Last Sunday, there were reports of straggling queues for the ferries that cross the lake and people pushed onto rail tracks at Como station because of the crowds.

"Daytrippers bring little in terms of income," added Beri. "In fact, all they bring is mountains of rubbish and disruption."

He also said he feared visitors who spend considerably more to stay in hotels - thus providing jobs and incomes for locals - would be put off coming to the area. 

Lake Como battles overtourism

The chic lake has been struggling with soaring tourist numbers for several years.

Crowds have boomed since several celebrities including George Clooney purchased multi-million euro properties along the shoreline and the lake provided a backdrop for films including Casino Royale and House of Gucci.

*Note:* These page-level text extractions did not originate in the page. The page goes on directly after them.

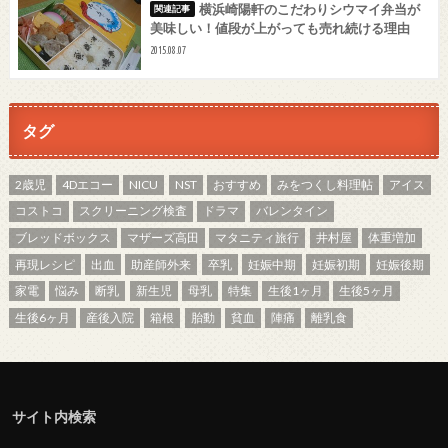
横浜崎陽軒のこだわりシウマイ弁当が
美味しい！値段が上がっても売れ続ける理由
2015.08.07
タグ
2歳児
4Dエコー
NICU
NST
おすすめ
みをつくし料理帖
アイス
コストコ
スクリーニング検査
ドラマ
バレンタイン
ブレッドボックス
マザーズ高田
マタニティ旅行
井村屋
体重増加
再現レシピ
出血
助産師外来
卒乳
妊娠中期
妊娠初期
妊娠後期
家電
悩み
断乳
新生児
母乳
特集
生後1ヶ月
生後5ヶ月
生後6ヶ月
産後入院
箱根
胎動
貧血
陣痛
離乳食
サイト内検索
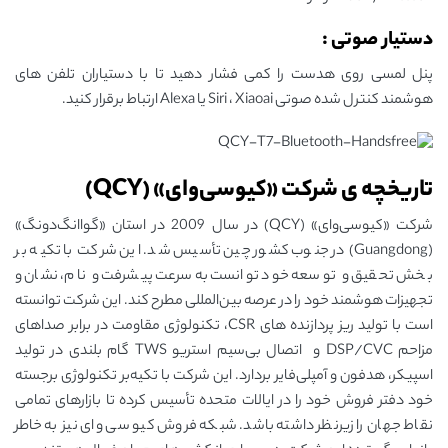
دستیار صوتی :
پنل لمسی روی هدست را کمی فشار دهید تا با دستیاران تلفن های
هوشمند کنترل شده صوتی Siri ، Xiaoai یا Alexa ارتباط برقرار کنید.
تاریخچه ی شرکت «کیوسی‌وای» (QCY)
شرکت «کیوسی‌وای» (QCY) در سال 2009 در استان «گواانگ‌دونگ»
(Guangdong) در جنوب کشور چین تأسیس شد. این شرکت با تکیه‌ بر
بخش تحقیق و توسعه خود توانست به‌سرعت پیشرفت و نام، نشان و
تجهیزات هوشمند خود را در عرصه بین‌المللی مطرح کند. این شرکت توانسته
است با تولید ریز پردازنده‌ های CSR، تکنولوژی مقاومت در برابر صداهای
مزاحم DSP/CVC و اتصال بی‌سیم استریو TWS گام بلندی در تولید
اسپیکر، هدفون و آمپلی‌فایر بردارد. این شرکت با تکیه‌بر تکنولوژی برجسته
خود دفتر فروش خود را در ایالات‌ متحده تأسیس کرده تا بازارهای تمامی
نقاط جهان را زیرنظر داشته باشد. شبکه فروش کیو سی‌ وای نیز به خاطر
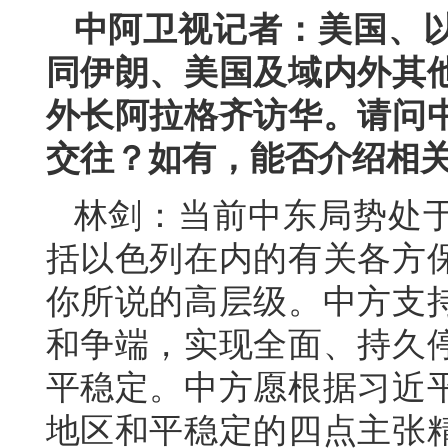
中阿卫视记者：美国、
同伊朗、美国及域内外其
外长阿拉格齐访华。请问
交往？如有，能否介绍相
林剑：当前中东局势处
括以色列在内的有关各方
你所说的高层级。中方支
和争端，实现全面、持久
平稳定。中方愿根据习近
地区和平稳定的四点主张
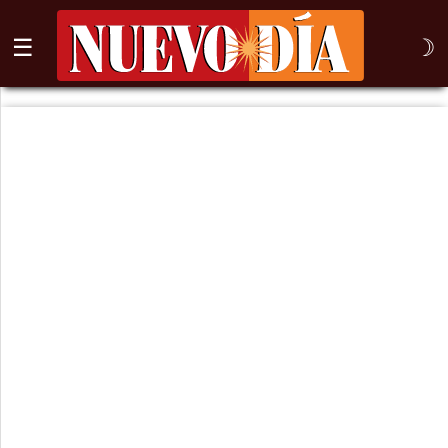
☰
☽
⌕
Inicio
Nogales
Columna
Sonora
México
Arizona
Internacional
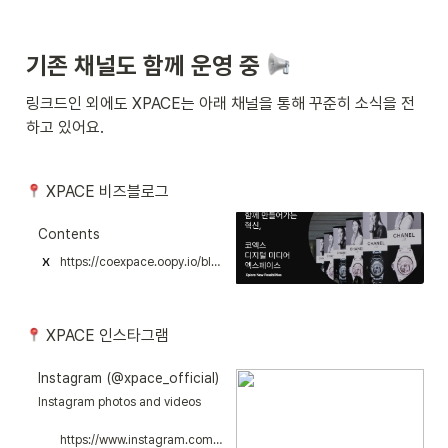
기존 채널도 함께 운영 중 
링크드인 외에도 XPACE는 아래 채널을 통해 꾸준히 소식을 전
하고 있어요.
 XPACE 비즈블로그
Contents
https://coexpace.oopy.io/blog
 XPACE 인스타그램
Instagram (@xpace_official)
Instagram photos and videos
https://www.instagram.com/xpace_official/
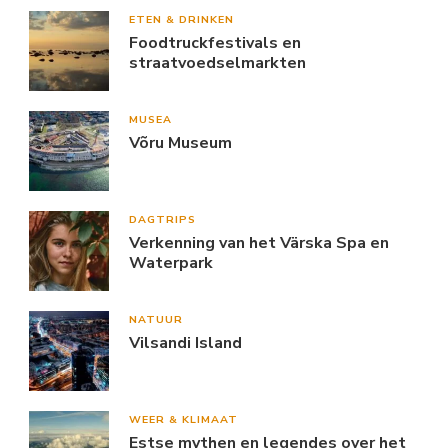
ETEN & DRINKEN
Foodtruckfestivals en
straatvoedselmarkten
MUSEA
Võru Museum
DAGTRIPS
Verkenning van het Värska Spa en
Waterpark
NATUUR
Vilsandi Island
WEER & KLIMAAT
Estse mythen en legendes over het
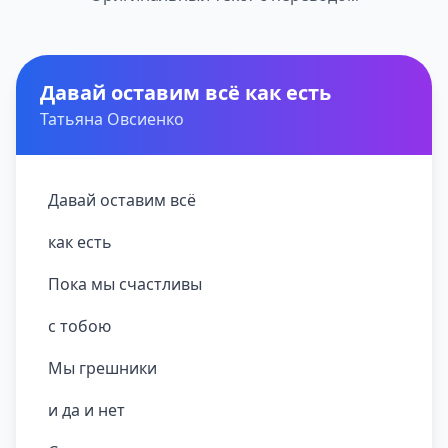
Давай оставим всё как есть
Татьяна Овсиенко
Давай оставим всё
как есть
Пока мы счастливы
с тобою
Мы грешники
и да и нет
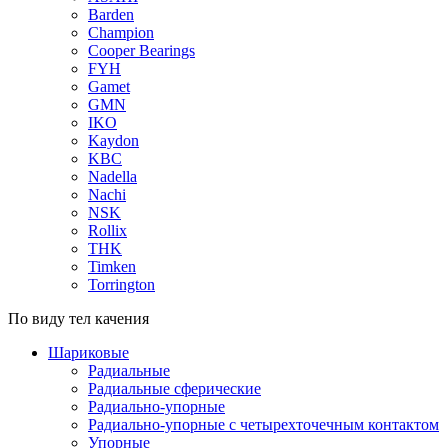
Barden
Champion
Cooper Bearings
FYH
Gamet
GMN
IKO
Kaydon
KBC
Nadella
Nachi
NSK
Rollix
THK
Timken
Torrington
По виду тел качения
Шариковые
Радиальные
Радиальные сферические
Радиально-упорные
Радиально-упорные с четырехточечным контактом
Упорные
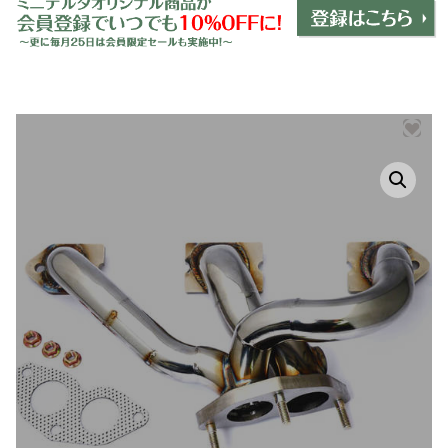
ミニデルタオリジナルパーツ
＋
インテリア
＋
エクステリア
＋
エレクトリック
＋
エンジン
＋
サスペンション・ブレーキ
＋
タイヤ・ホイール
＋
レーシングパーツ
＋
メンテナンス・工具ツール
＋
在庫処分品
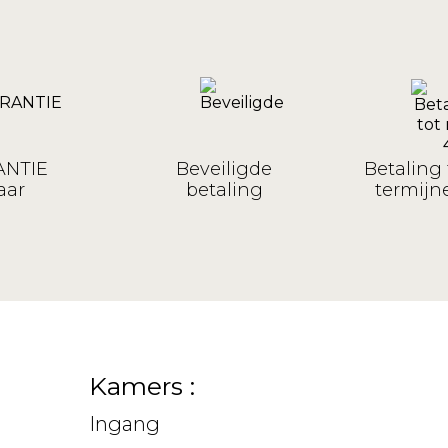
NTIE
Beveiligde
Betaling 
aar
betaling
termijne
Kamers :
Ingang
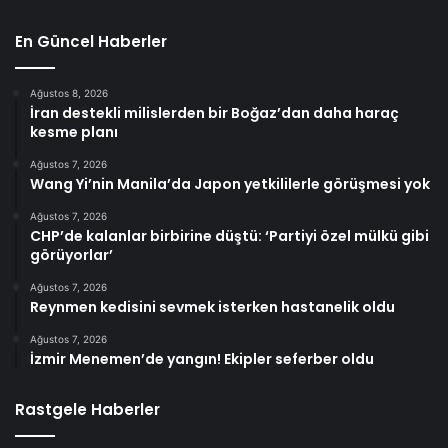
En Güncel Haberler
Ağustos 8, 2026
İran destekli milislerden bir Boğaz’dan daha haraç
kesme planı
Ağustos 7, 2026
Wang Yi’nin Manila’da Japon yetkililerle görüşmesi yok
Ağustos 7, 2026
CHP’de kalanlar birbirine düştü: ‘Partiyi özel mülkü gibi
görüyorlar’
Ağustos 7, 2026
Reynmen kedisini sevmek isterken hastanelik oldu
Ağustos 7, 2026
İzmir Menemen’de yangın! Ekipler seferber oldu
Rastgele Haberler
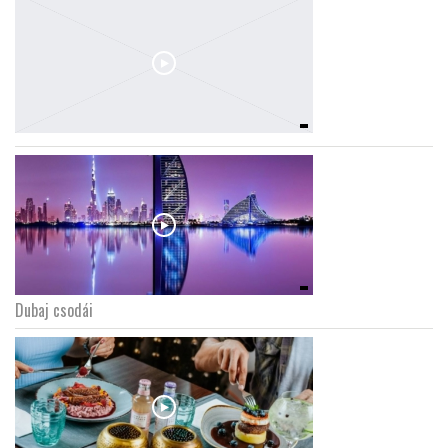
Dubaj csodái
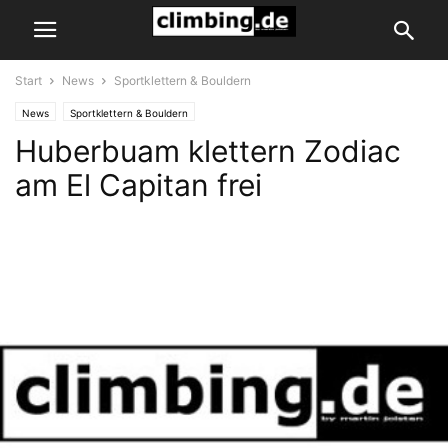
Start
News
Sportklettern & Bouldern
News
Sportklettern & Bouldern
Huberbuam klettern Zodiac
am El Capitan frei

“I visited Lake Como last year and said I would never go back. Standards had dropped. Restaurants were disappointing in quality and price. Too many people to enjoy anything about the resort,” one visitor wrote on X.

Last summer, one lakeside villa which appeared in James Bond and Star Wars films was forced to limit visitor numbers.


Villa del Balbianello cut daily entries from 2,000 to a maximum of 1,200 to protect the historic house.

The Italian Fund for the Environment (FAI), which runs the property, called it “a drastic decision” but essential to counter the effect of “an excess of tourism that has an ever greater impact on Lake Como”.

There is also the potential for housing struggles for residents. The number of holiday homes and private rentals has skyrocketed by 673 per cent since 2016.